__WHAT YOU WILL DO__
Everything from the first line of the records below through the line containing "- **Threat 1:**" is to be retyped exactly; leave out the rest.

__DATASET EXTRACT__
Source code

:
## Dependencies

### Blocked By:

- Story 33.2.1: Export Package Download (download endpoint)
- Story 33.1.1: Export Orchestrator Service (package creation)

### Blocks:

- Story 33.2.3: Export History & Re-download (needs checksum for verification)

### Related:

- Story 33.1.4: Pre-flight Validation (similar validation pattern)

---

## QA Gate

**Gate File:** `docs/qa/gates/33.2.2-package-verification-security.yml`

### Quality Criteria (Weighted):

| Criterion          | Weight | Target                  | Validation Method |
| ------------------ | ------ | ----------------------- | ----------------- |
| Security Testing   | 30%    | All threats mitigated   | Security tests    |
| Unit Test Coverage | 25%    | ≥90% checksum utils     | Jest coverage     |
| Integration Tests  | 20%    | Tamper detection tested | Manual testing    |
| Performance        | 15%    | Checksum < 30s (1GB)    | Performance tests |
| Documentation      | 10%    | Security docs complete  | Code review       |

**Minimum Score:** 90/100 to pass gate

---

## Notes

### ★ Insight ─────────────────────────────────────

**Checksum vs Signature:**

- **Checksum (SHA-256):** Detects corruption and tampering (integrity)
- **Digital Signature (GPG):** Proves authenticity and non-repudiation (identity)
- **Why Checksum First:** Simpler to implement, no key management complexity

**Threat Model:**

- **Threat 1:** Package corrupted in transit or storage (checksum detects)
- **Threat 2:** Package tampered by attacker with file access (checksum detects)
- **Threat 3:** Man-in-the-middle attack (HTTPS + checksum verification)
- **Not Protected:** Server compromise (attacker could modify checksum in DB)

__RESPONSE FOR THIS EXERCISE__
Source code

:
## Dependencies

### Blocked By:

- Story 33.2.1: Export Package Download (download endpoint)
- Story 33.1.1: Export Orchestrator Service (package creation)

### Blocks:

- Story 33.2.3: Export History & Re-download (needs checksum for verification)

### Related:

- Story 33.1.4: Pre-flight Validation (similar validation pattern)

---

## QA Gate

**Gate File:** `docs/qa/gates/33.2.2-package-verification-security.yml`

### Quality Criteria (Weighted):

| Criterion          | Weight | Target                  | Validation Method |
| ------------------ | ------ | ----------------------- | ----------------- |
| Security Testing   | 30%    | All threats mitigated   | Security tests    |
| Unit Test Coverage | 25%    | ≥90% checksum utils     | Jest coverage     |
| Integration Tests  | 20%    | Tamper detection tested | Manual testing    |
| Performance        | 15%    | Checksum < 30s (1GB)    | Performance tests |
| Documentation      | 10%    | Security docs complete  | Code review       |

**Minimum Score:** 90/100 to pass gate

---

## Notes

### ★ Insight ─────────────────────────────────────

**Checksum vs Signature:**

- **Checksum (SHA-256):** Detects corruption and tampering (integrity)
- **Digital Signature (GPG):** Proves authenticity and non-repudiation (identity)
- **Why Checksum First:** Simpler to implement, no key management complexity

**Threat Model:**

- **Threat 1:** Package corrupted in transit or storage (checksum detects)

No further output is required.